Task requirements: Report each line of the entries below that includes "часов".

Exercise data:
--------------------------------
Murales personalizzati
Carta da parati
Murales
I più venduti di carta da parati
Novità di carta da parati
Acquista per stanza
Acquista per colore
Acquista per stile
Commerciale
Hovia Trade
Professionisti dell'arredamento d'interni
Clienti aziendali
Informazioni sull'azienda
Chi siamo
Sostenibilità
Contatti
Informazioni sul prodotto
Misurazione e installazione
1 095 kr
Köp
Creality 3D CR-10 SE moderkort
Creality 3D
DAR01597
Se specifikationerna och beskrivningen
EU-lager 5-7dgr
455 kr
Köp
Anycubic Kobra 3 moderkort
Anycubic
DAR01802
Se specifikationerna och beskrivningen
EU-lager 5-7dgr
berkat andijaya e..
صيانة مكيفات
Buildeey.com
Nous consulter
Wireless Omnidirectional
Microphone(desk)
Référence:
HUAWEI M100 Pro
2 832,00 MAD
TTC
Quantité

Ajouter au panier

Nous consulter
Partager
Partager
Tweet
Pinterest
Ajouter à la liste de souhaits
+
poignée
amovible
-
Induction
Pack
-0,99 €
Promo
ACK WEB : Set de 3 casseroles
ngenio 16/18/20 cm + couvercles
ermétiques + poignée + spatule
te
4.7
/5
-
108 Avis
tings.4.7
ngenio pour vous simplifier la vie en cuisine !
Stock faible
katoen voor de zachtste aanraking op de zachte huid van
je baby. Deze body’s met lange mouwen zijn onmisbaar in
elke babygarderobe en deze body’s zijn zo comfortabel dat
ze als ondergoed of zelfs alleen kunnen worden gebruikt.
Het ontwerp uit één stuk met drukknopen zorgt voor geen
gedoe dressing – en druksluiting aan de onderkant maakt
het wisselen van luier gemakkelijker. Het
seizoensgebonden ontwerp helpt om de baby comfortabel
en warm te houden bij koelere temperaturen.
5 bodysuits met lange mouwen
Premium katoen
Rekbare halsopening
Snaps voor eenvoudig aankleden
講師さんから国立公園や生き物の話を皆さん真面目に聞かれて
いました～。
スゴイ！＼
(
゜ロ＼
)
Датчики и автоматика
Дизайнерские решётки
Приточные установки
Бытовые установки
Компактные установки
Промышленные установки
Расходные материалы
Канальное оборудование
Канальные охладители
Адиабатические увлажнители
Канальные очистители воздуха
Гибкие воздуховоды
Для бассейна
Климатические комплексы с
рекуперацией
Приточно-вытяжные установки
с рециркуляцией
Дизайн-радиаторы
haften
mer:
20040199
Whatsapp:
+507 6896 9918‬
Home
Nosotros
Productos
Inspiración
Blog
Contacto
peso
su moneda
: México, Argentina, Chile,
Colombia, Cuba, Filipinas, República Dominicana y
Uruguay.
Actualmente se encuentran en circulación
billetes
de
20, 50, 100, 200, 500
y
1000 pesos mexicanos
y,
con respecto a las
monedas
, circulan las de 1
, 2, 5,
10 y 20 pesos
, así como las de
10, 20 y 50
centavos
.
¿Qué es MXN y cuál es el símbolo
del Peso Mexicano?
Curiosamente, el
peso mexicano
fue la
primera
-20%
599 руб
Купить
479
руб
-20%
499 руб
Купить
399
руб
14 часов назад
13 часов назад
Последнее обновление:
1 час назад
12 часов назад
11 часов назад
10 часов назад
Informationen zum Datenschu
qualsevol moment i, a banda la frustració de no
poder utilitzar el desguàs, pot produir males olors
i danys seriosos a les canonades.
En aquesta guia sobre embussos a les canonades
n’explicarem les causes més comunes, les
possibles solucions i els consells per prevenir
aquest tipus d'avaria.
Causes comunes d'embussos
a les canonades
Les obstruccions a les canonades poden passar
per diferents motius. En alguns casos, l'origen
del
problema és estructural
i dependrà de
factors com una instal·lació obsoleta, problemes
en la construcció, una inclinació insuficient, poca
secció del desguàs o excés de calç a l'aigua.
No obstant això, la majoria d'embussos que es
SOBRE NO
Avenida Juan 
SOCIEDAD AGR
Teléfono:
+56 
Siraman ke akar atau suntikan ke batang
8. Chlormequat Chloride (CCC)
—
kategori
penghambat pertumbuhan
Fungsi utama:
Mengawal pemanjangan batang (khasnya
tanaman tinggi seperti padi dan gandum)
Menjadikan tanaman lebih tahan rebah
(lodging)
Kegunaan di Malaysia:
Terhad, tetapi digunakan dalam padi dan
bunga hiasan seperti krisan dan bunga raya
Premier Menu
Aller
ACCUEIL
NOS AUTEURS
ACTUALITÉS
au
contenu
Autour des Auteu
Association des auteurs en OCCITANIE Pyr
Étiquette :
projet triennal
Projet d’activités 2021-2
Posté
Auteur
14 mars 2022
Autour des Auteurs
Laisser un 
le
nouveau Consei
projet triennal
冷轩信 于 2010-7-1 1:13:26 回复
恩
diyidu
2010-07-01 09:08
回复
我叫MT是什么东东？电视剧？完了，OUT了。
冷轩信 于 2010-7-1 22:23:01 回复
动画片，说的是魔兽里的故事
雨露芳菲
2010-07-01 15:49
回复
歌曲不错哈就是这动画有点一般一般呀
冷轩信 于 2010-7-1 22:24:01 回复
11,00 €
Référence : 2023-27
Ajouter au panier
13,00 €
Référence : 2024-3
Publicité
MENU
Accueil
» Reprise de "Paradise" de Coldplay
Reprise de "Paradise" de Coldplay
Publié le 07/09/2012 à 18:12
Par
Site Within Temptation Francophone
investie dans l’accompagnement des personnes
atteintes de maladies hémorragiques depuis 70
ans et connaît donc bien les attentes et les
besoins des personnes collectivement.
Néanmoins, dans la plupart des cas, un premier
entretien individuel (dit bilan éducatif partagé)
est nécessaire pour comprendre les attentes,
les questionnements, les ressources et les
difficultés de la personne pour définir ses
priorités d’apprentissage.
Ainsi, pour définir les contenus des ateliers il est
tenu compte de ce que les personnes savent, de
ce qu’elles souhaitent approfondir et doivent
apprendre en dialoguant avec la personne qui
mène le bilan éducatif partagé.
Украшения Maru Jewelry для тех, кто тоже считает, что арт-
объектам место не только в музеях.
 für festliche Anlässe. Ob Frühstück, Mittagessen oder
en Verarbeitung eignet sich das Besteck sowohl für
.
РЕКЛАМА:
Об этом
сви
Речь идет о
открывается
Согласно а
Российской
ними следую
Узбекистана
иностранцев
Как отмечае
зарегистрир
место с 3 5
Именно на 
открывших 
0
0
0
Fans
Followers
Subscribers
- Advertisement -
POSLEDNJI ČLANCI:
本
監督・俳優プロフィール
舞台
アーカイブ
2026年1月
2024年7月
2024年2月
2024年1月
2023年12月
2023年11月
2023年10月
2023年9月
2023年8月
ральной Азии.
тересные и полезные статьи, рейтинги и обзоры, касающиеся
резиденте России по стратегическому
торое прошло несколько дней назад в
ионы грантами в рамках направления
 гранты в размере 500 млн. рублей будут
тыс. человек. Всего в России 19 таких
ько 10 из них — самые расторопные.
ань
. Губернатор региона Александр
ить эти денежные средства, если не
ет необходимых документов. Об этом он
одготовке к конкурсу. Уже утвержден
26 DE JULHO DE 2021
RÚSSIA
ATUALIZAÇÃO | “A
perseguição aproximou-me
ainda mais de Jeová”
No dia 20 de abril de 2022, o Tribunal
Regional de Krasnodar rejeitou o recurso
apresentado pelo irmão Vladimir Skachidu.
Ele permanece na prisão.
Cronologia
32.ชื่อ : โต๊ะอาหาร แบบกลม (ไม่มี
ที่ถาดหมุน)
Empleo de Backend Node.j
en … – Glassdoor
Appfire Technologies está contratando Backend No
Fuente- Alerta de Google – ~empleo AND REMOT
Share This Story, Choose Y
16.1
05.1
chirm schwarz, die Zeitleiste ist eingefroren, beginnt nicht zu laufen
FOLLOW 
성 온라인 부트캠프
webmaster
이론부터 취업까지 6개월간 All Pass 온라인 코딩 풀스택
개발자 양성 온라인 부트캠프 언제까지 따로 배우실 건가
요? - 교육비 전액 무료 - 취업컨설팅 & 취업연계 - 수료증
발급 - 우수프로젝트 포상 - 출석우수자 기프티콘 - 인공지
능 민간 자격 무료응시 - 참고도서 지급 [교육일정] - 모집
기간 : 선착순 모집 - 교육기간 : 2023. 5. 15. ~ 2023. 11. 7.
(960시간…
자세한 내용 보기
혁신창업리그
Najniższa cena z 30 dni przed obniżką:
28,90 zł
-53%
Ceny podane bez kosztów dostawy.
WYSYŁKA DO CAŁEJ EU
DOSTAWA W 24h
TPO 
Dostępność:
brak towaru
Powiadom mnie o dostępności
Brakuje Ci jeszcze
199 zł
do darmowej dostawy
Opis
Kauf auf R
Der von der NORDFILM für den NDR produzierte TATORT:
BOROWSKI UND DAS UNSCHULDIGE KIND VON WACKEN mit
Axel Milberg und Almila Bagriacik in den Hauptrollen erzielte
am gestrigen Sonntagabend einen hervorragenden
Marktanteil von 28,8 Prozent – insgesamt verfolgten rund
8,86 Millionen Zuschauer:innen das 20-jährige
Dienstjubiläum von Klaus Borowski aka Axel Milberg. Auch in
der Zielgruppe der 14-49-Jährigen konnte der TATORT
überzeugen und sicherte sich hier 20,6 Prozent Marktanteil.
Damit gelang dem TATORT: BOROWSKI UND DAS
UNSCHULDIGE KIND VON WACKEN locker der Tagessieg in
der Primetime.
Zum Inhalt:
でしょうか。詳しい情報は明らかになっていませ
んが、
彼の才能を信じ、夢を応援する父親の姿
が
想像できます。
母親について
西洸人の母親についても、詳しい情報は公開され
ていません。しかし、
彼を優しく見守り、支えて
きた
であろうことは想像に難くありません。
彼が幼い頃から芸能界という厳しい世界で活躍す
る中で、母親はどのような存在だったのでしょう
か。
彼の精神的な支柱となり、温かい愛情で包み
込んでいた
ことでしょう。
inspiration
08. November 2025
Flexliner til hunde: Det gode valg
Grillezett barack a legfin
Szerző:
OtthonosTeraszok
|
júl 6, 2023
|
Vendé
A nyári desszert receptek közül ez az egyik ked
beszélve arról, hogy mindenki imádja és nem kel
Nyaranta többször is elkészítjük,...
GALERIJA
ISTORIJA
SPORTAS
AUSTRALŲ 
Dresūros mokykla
--------------------------------
Answer box:
14 часов назад
13 часов назад
12 часов назад
11 часов назад
10 часов назад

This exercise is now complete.